A small Kurdish village in southeastern Turkey was occupied by the Turkish army for 19 days, ending on March 2. In the days since, shocking photos have been circulating on social media showing the brutality that occurred. The photos show destroyed homes and walls pockmarked by bullets, as well as the carcasses of animals that starved to death while their owners were on lockdown. Further images show people who appear to have been tortured.
From February 11 to March 2, people living in the village of Koruköy (called Xerabê Bava in Kurdish) claim they were forbidden from leaving their homes by the Turkish army. Among the allegations that have emerged include: soldiers arresting village residents, including the 71-year-old village chief, and the bulldozing of several homes. Being unable to care for their animals, the villagers lost much of their livestock, which starved to death.
The local Kurdish press published numerous accounts of locals who said soldiers had assassinated several residents and tortured others.
Abdi Aykut, a resident of Koruköy, claimed that he was tortured by the soldiers who occupied his village.

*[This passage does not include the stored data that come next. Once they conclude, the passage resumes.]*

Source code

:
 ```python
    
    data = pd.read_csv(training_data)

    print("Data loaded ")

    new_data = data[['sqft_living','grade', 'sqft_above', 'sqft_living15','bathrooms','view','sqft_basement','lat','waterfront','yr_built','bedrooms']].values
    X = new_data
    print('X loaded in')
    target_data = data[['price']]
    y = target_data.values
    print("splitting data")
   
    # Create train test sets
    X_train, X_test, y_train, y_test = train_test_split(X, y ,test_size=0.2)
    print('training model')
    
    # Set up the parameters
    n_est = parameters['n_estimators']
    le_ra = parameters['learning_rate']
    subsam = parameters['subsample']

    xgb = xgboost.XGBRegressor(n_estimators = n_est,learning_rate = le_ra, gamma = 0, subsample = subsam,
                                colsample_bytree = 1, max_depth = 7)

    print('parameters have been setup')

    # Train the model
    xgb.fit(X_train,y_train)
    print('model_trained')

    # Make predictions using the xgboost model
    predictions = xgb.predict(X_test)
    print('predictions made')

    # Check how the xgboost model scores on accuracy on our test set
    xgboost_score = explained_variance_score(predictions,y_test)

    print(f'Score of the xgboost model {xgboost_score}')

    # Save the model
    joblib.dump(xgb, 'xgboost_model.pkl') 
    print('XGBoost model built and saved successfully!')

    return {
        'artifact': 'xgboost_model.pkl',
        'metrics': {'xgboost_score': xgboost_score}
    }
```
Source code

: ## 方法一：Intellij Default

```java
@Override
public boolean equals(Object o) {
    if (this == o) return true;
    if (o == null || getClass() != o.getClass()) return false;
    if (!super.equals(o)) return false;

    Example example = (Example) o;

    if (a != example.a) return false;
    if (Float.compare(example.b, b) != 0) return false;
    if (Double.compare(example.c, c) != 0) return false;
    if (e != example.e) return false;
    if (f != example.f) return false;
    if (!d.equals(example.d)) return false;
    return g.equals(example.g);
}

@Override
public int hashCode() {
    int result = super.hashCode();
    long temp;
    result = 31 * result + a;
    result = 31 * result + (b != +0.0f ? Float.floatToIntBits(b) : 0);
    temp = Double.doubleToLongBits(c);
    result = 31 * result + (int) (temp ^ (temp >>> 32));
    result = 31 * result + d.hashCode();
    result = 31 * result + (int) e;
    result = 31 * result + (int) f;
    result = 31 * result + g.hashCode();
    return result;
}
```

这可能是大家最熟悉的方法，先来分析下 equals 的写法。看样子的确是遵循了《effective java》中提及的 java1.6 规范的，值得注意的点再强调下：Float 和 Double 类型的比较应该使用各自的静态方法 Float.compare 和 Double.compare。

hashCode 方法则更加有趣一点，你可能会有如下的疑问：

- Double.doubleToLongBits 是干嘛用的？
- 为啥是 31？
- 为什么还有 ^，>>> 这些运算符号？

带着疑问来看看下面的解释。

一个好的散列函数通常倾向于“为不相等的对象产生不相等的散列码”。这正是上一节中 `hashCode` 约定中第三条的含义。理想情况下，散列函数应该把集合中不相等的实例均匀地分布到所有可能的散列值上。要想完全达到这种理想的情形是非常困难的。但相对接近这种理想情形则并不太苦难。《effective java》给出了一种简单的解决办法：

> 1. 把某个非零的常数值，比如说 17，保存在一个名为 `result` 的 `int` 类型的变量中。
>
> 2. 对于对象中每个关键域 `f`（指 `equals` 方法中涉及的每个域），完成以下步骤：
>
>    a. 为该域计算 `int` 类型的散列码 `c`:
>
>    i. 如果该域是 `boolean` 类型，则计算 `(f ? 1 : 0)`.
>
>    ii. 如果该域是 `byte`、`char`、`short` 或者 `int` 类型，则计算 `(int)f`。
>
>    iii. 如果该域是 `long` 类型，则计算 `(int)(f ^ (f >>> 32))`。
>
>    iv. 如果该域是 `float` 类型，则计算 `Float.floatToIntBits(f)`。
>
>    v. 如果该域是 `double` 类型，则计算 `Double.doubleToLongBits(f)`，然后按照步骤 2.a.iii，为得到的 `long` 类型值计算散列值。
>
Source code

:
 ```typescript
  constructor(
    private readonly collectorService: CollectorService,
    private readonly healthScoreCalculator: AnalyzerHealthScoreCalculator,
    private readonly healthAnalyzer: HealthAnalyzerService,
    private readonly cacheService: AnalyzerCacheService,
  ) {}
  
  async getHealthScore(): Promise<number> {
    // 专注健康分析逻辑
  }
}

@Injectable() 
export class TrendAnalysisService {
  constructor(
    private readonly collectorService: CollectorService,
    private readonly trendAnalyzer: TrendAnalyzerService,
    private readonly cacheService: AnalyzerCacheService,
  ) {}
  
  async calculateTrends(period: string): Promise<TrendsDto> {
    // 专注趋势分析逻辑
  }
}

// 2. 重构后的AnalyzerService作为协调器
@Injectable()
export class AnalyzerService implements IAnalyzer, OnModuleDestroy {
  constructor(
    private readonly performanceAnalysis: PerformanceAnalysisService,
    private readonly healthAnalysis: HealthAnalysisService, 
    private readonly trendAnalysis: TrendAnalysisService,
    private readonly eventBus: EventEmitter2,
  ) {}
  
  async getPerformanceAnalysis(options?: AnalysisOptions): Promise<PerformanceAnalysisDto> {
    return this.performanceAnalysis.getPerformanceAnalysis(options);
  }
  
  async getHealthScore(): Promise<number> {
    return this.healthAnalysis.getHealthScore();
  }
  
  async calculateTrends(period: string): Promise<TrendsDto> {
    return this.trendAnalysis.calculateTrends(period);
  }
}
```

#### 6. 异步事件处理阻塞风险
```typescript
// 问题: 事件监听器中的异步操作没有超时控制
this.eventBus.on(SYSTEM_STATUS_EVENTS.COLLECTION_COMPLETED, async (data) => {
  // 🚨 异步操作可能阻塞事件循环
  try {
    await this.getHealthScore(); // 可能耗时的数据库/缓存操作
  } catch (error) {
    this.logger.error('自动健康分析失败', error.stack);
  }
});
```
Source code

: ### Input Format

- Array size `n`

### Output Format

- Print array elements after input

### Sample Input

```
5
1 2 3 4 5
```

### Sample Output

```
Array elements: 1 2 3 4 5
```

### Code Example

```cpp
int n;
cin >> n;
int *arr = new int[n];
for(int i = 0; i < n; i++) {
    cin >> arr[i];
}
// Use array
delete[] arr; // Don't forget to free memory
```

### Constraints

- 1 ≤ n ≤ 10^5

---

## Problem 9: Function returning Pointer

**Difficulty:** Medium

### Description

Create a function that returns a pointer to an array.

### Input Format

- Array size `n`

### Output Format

His photo was first posted online on February 22. According to his lawyer, Aykut was taken to a hospital located outside of the village for treatment before being arrested on March 3.
While the landlines in the village were all cut during the reported occupation, some local residents were able to use cell phones to alert people outside about what was happening. In these phone calls, residents said that soldiers had arbitrarily beaten both teenagers and the elderly in the streets. They also claimed that the army had also cut off electricity as well as prevented ill people from going to see a doctor.
The police prefecture in Mardin province (which includes Koruköy) claims that this rural village is used as a rear base for the PKK (The Kurdistan Workers Party), which is considered a terrorist organisation by Turkey, the European Union and the United States.
In a press release published at the end of the curfew, the police prefecture claimed that some villagers had allowed Kurdish combatants to store arms and munitions in their basements. In the same press release, the police thanked residents for their “cooperation”.
The curfew wasn’t lifted until March 2. A group of local deputies — who were part of the People’s Democratic Party (HDP), a pro-Kurdish party that carried out several protests against the curfew — documented the destruction in the village and shared the photos on Twitter.
These deputies shared a large number of photos of frozen animal carcasses, claiming that the army had prevented people from caring for their animals. Denied food and water, few of these animals survived.
Since the end of the curfew, several local journalists have been able to travel to Koruköy, who state that numerous houses had also been burned or demolished.
Some of the homes left standing are now riddled with bullet holes. Used cartridges and empty tear gas canisters litter the streets of the village.
The Turkish government willingly targets civilians, local deputies, and associations from majority Kurdish regions in its war against PKK combatants, which began again in 2015 after the end of a long truce. Ten HDP deputies, who were accused of being close to the PKK, are still in prison. One of them is Selahattin Demirtas, the co-president of the party.
A UN report on the human rights situation in southeastern Turkey published in February 2017 denounced “numerous cases of excessive use of force; killings; enforced disappearances; torture; destruction of housing and cultural heritage; incitement to hatred; prevention of access to emergency medical care, food, water and livelihoods; violence against women; and severe curtailment of the right to freedom of opinion and expression as well as political participation”, which had been taking place in the region since 2015. According to the authors of the report, “the most serious human rights violations reportedly occurred during periods of curfew, when entire residential areas were cut off and movement restricted around-the-clock for several days at a time.”
Note: the Observers are unable to independently verify the information presented here.